_STATED TASK:_
Convert the items below into a two-column CSV with the headers "prompt" and "answer", writing one row per item. Put each field in quotation marks and replace any line breaks with spaces.

____ DATA ROWS

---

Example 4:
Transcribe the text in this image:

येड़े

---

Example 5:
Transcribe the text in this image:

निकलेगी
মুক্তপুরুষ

________

_RESPONSE TO THE EXERCISE:_
prompt,answer
"--- Example 4: Transcribe the text in this image:","येड़े"
"--- Example 5: Transcribe the text in this image:","निकलेगी মুক্তপুরুষ"